Nevada State Court Hearing on Challenge to Robert F. Kennedy, Jr. Petition

On August 23, a Nevada state trial court held a hearing in Rockefeller v Aguilar, Carson City District Court 24OC-00107.  This is the case in which a Democratic Party activist is suing the Secretary of State to remove Robert F. Kennedy, Jr., from the ballot.

The Secretary of State had determined that the petition has enough valid signatures.  The lawsuit charges that Kennedy is ineligible because he was a registered Democrat, and also that he can’t be an independent candidate in Nevada because he is the nominee of some one-state minor parties elsewhere in the nation.  Both of these claims are entirely without merit.  No presidential candidate has ever been removed from a general election ballot on the grounds of how he or she was registered.  John Anderson was affiliated with the Republican Party all during 1980 and he qualified as an independent in all states, and no one even challenged him on that basis.  Lawsuits that did challenge Kanye West’s independent petitions in 2020 in Arizona and Idaho on the grounds that he was a registered Republican in Wyoming were both rejected.

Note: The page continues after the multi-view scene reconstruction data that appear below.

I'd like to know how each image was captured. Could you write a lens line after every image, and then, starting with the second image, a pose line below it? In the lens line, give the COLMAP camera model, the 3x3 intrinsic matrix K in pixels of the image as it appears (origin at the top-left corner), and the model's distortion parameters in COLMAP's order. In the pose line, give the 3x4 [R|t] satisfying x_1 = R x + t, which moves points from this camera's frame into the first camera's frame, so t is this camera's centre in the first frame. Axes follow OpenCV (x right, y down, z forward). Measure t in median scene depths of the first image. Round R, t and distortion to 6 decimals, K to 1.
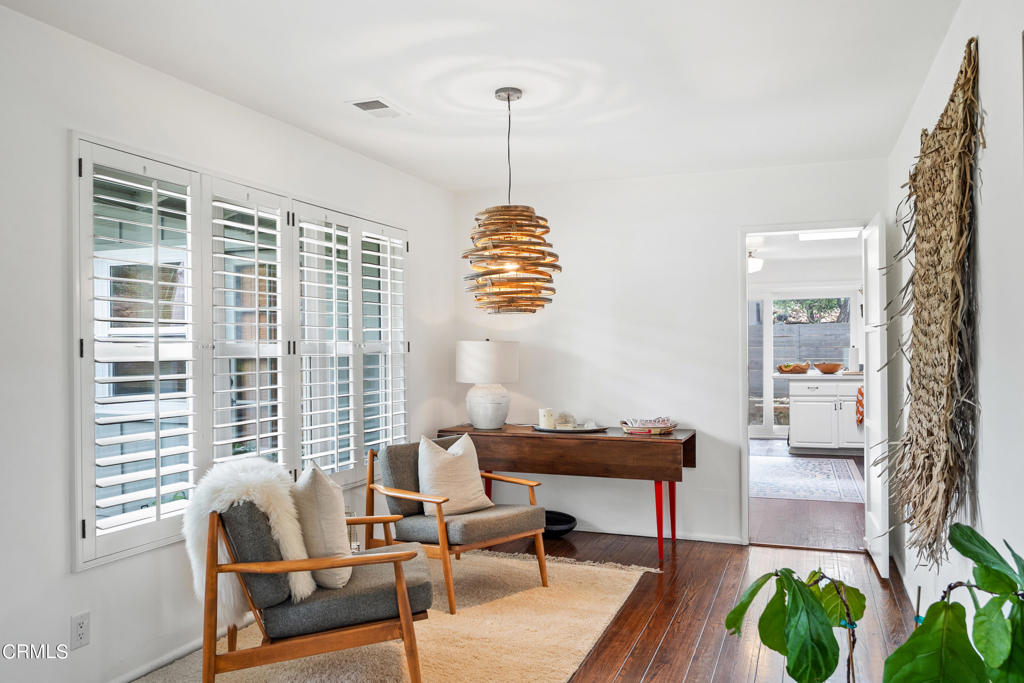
lens RADIAL K [[824.3, 0, 512.0], [0, 824.3, 341.5], [0, 0, 1]] dist [-0.020748, -0.005578]
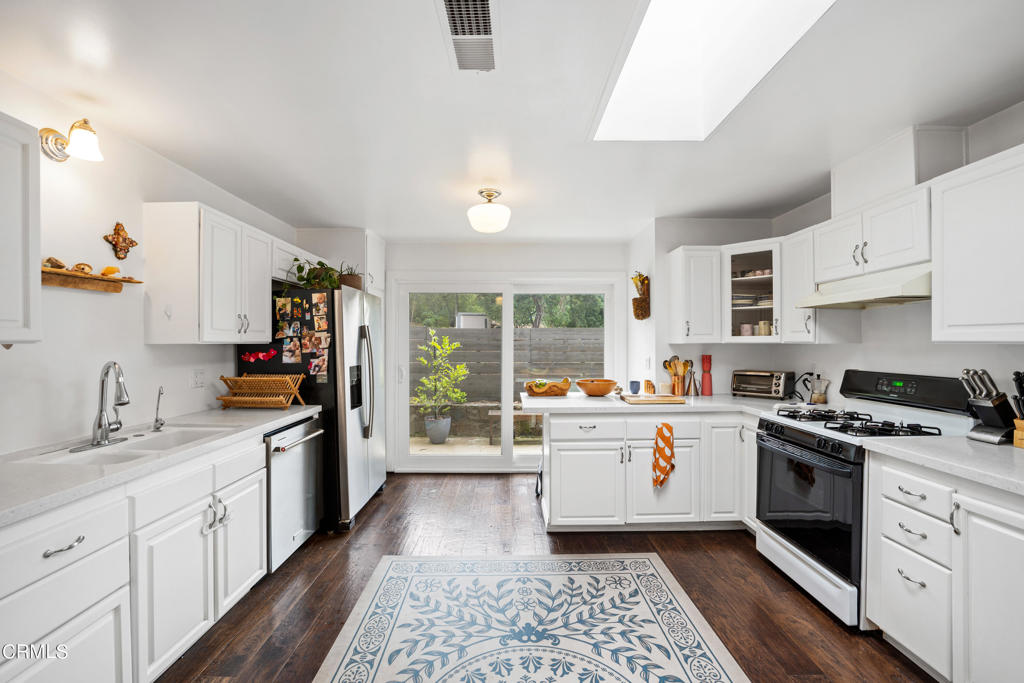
lens RADIAL K [[423.5, 0, 512.0], [0, 423.5, 341.5], [0, 0, 1]] dist [-0.020301, 0.000343]
pose [[0.938100, 0.007674, 0.346278, 0.195308], [-0.007722, 0.999969, -0.001241, -0.005251], [-0.346277, -0.001510, 0.938131, 0.688978]]
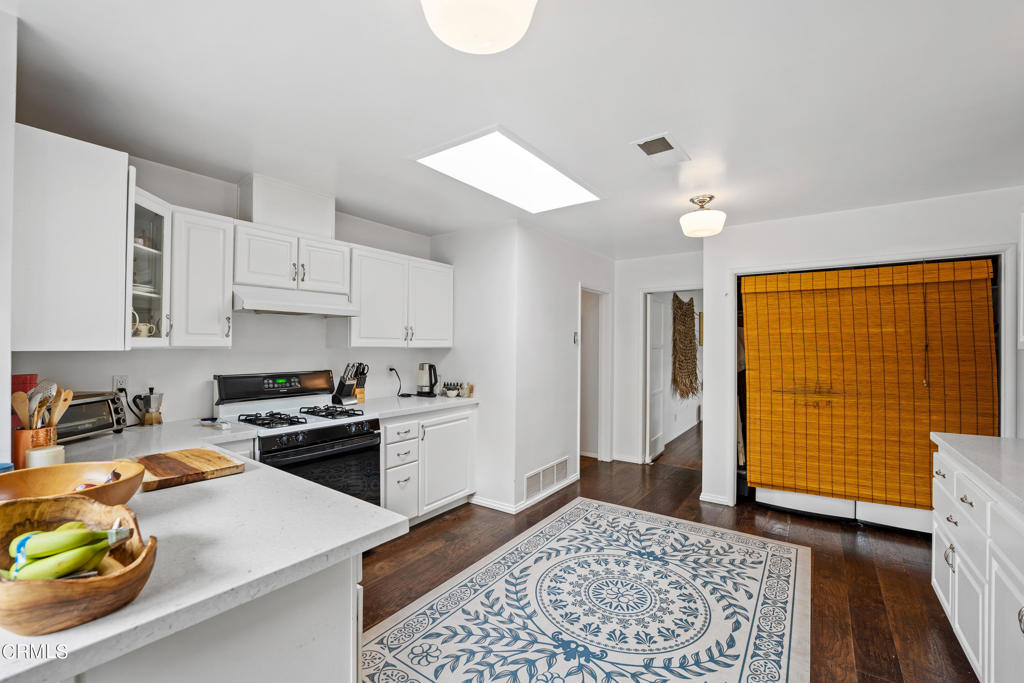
lens RADIAL K [[433.2, 0, 512.0], [0, 433.2, 341.5], [0, 0, 1]] dist [-0.003130, -0.000258]
pose [[-0.960881, 0.003456, 0.276941, 0.243874], [-0.000737, 0.999887, -0.015036, -0.006157], [-0.276962, -0.014652, -0.960769, 1.068340]]
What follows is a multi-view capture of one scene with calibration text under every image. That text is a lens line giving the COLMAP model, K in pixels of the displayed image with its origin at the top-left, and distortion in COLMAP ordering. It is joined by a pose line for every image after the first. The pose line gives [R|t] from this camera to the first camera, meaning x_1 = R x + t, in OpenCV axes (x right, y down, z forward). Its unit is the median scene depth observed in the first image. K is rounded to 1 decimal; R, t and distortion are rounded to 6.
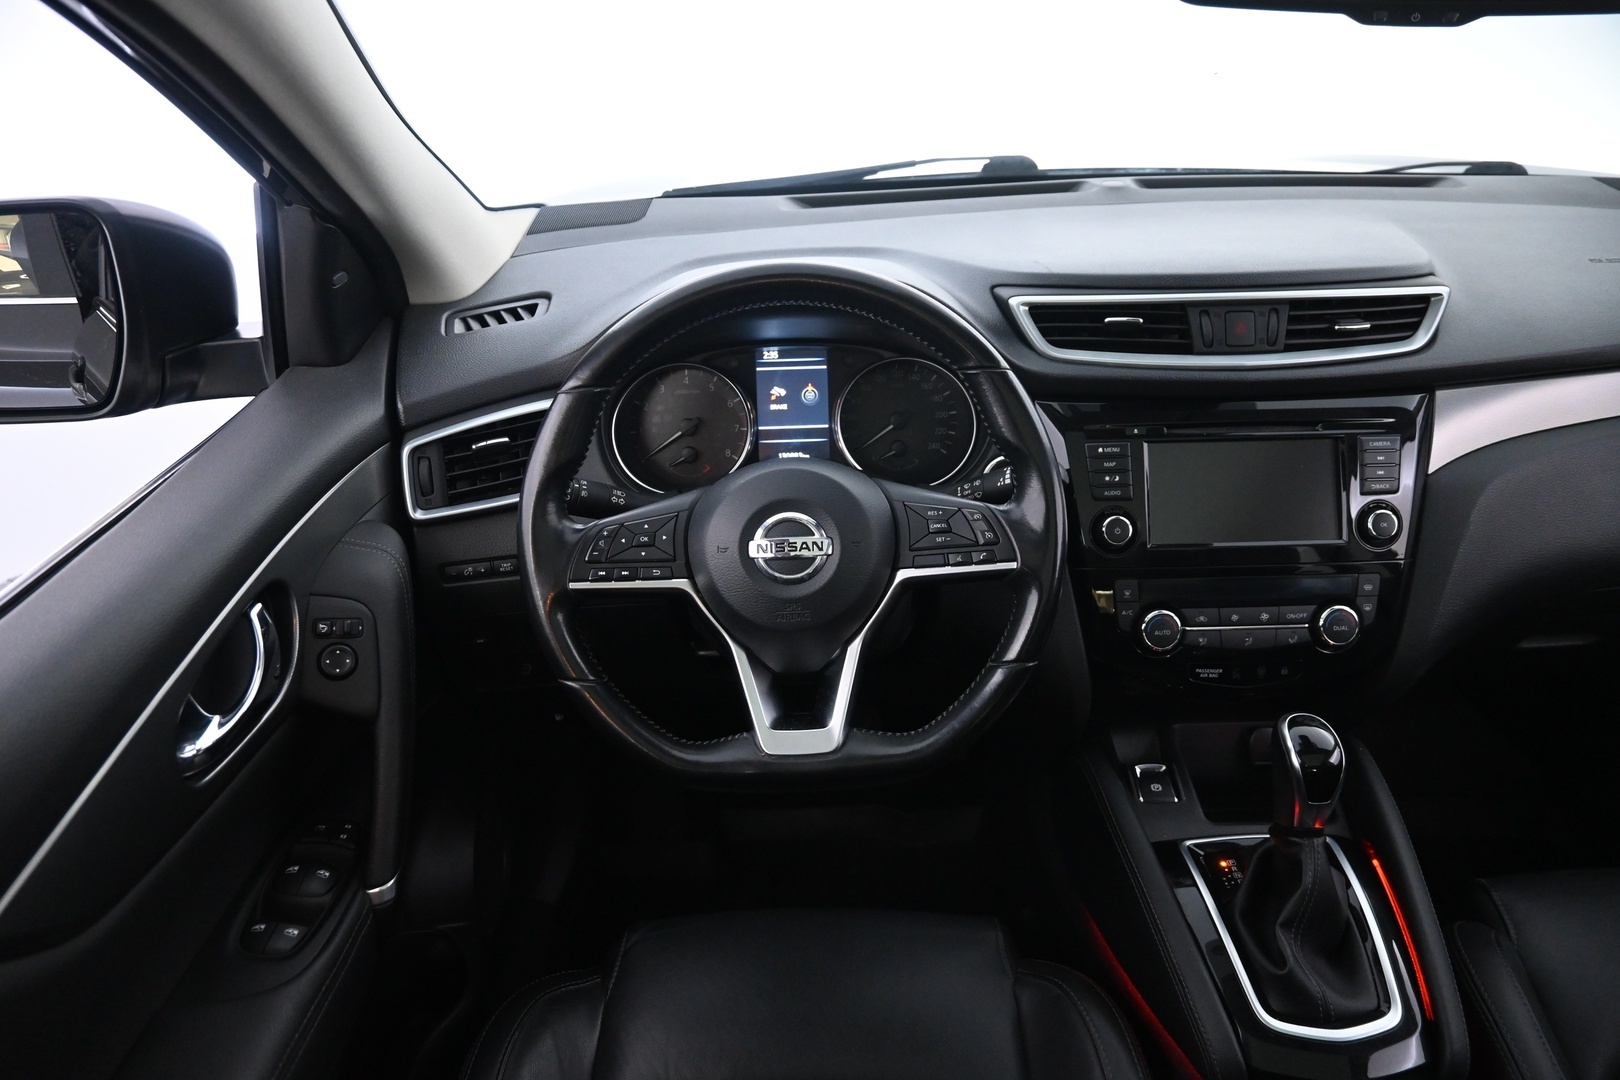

At the hearing, the judge asked both sides if the case should be considered moot.  There is no decision yet.  Ironically, Nevada is one of the swing states, and on August 23 Kennedy said he wants to withdraw his name from the ballot in swing states.  Yet he can’t withdraw in Nevada because the deadline to withdraw was August 20.  So he will appear on the Nevada ballot unless the court rules that he isn’t eligible to be an independent candidate.


Comments

Nevada State Court Hearing on Challenge to Robert F. Kennedy, Jr. Petition — 6 Comments

  1. Both claims have merit. The fact that this nonsense was allowed in the past is not a reason that it should be allowed going forward. Your logic would disallow all forms of innovation and progress.

  2. Did that activist not get the memo to drop the suit now that the Democrats suddenly want to keep Kennedy on the ballot in swing states? LOL

    ————————-

    Self-described progressives think progress (i.e. moving on to something new) necessarily means improvement, and regress (i.e. reverting to something old) necessarily means things get worse.

    But in reality, it is the opposite way around more often than not: Things used to be better, so going back to them is improvement; and changing things only makes them go from bad to worse.

    In fact, outside of pure science – so not accounting for its technological and medical (mis)applications – I would argue that progress and improvement are almost always anti-correlated.

  3. Mike, it was a general statement. Use any standard reference dictionary, including free online ones, for definition of progress.

  4. That is, I was much less specific to the example, or politics in general,than you read into it.